Document segment:
• • • •

Re: [Discuss] Streaming: Differentiate between length of RecordBatch and utilized portion-- common use-case?

Micah Kornfield Thu, 17 Oct 2019 23:56:25 -0700

On the specification: I'm -.5 on saying array lengths can be different then
row batch length (especially if both are valid lengths).  I can see some
wiggle room the the current language [1][2] that might allow for modifying
this, so I think we should update it one way or another however this
conversation turns out.


On the implementation: I wouldn't want to see code that is mutating the
record batch headers on the fly in the current code base.  It is dangerous
to break immutability assumptions across which standard implementations
might be relying on. IMO, for such a specialized use-case it makes sense to
have out-of-band communication (perhaps in a private implementation that
does modify headers) and then "touch" up the metadata for later analysis,
so it conforms to the specification (and standard libraries can be used).

• • • •

[Records from a collection]
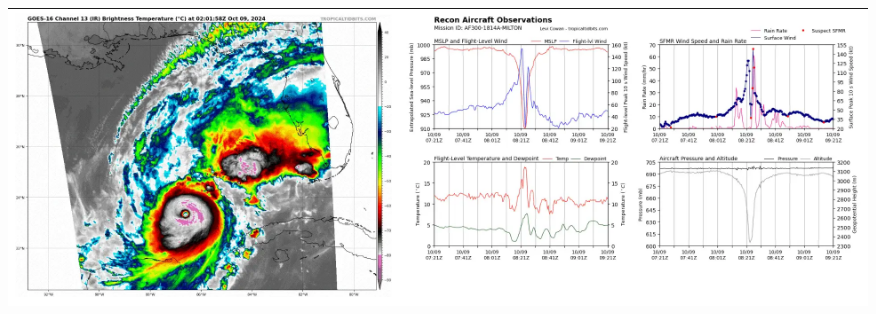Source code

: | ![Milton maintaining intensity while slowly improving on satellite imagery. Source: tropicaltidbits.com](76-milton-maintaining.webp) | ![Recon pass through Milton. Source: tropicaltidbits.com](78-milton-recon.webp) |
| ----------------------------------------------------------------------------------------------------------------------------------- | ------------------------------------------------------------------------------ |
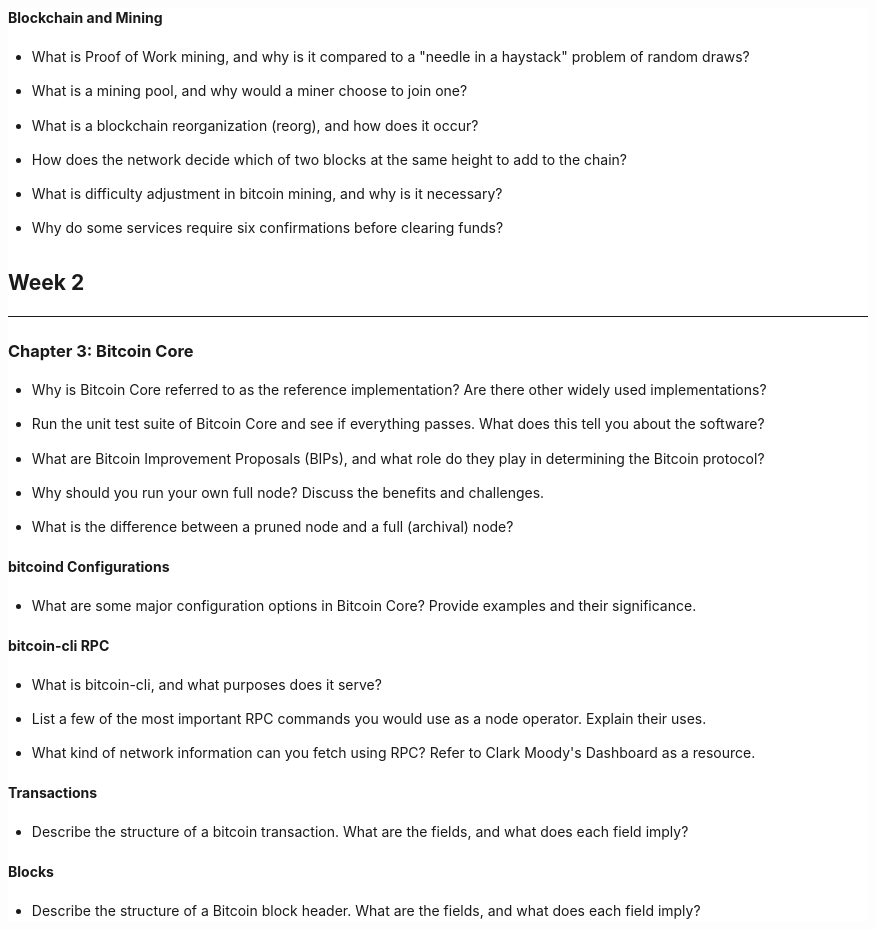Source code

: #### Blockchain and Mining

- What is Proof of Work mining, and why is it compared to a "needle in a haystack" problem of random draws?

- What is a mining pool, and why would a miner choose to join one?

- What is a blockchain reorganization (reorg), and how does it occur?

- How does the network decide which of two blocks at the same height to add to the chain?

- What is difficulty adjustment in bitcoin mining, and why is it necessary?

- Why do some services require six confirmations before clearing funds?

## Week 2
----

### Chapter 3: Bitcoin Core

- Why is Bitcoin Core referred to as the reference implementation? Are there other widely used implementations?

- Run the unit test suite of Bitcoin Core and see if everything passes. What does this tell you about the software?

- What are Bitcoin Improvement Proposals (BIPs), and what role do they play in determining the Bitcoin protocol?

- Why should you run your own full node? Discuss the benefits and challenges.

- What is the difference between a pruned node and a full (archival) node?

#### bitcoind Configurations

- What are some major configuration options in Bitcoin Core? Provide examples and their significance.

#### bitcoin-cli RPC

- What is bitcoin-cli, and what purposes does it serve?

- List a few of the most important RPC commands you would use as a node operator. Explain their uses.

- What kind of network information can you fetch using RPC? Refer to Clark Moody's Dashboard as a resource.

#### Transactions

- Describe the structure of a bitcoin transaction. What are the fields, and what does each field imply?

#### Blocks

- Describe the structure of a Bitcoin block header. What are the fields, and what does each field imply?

• • • •

Task requirements:
• A. Can you restate the paragraph of the RecordBatch discussion post that begins "On the implementation:" as a short bulleted list that keeps its main points?
• B. Could you write the next few sentences of the RecordBatch discussion post, continuing on from its final sentence?

Answer section:
• A.
- Code that mutates record batch headers on the fly should not go into the current code base.
- Doing so is dangerous because it breaks immutability assumptions that standard implementations might rely on.
- For such a specialized use case, out-of-band communication makes more sense, perhaps in a private implementation that does modify headers.
- The metadata can then be "touched" up for later analysis so that it conforms to the specification and standard libraries can be used.

• B.
[1] https://github.com/apache/arrow/blob/master/format/Message.fbs#L49
[2] https://github.com/apache/arrow/blob/master/format/Message.fbs#L34

On Thu, Oct 17, 2019 at 7:17 AM John Muehlhausen <j...@jgm.org> wrote:

> Micah, thanks very much for your input.  A few thoughts in response:
>
> ``Over the time horizon of desired latency if you aren't receiving enough
> messages to take advantage of columnar analytics, a system probably has
> enough time to compact batches after the fact for later analysis and
> conversely if you are receiving many events you naturally get reasonable
> batch sizes without having to do further work.''
>
> To see my perspective it is necessary to stop thinking about business
> analytics and latencies of minutes or seconds or significant fractions of
> seconds.  In real-time financial trading systems we do things like kernel
> bypass networking, core affinitization and spinning, fake workloads to keep
> hot paths cached, almost complete avoidance of general purpose allocators
> (preferring typed pools), all with the goal of shaving off one more
> MICROsecond.
>
> Therefore "probably has enough time" is never in our vocabulary.
> Microbatching is not a thing.  It is either purely event driven or bust if
> you are shooting for a dozen microseconds from packet-in to packet-out on
> the wire.  This is also the reason that certain high-performance systems
> will never use the reference implementations of Arrow, just as most other
> financial tech standards are centered on the *protocol* and there end up
> being dozens of implementations that compete on performance.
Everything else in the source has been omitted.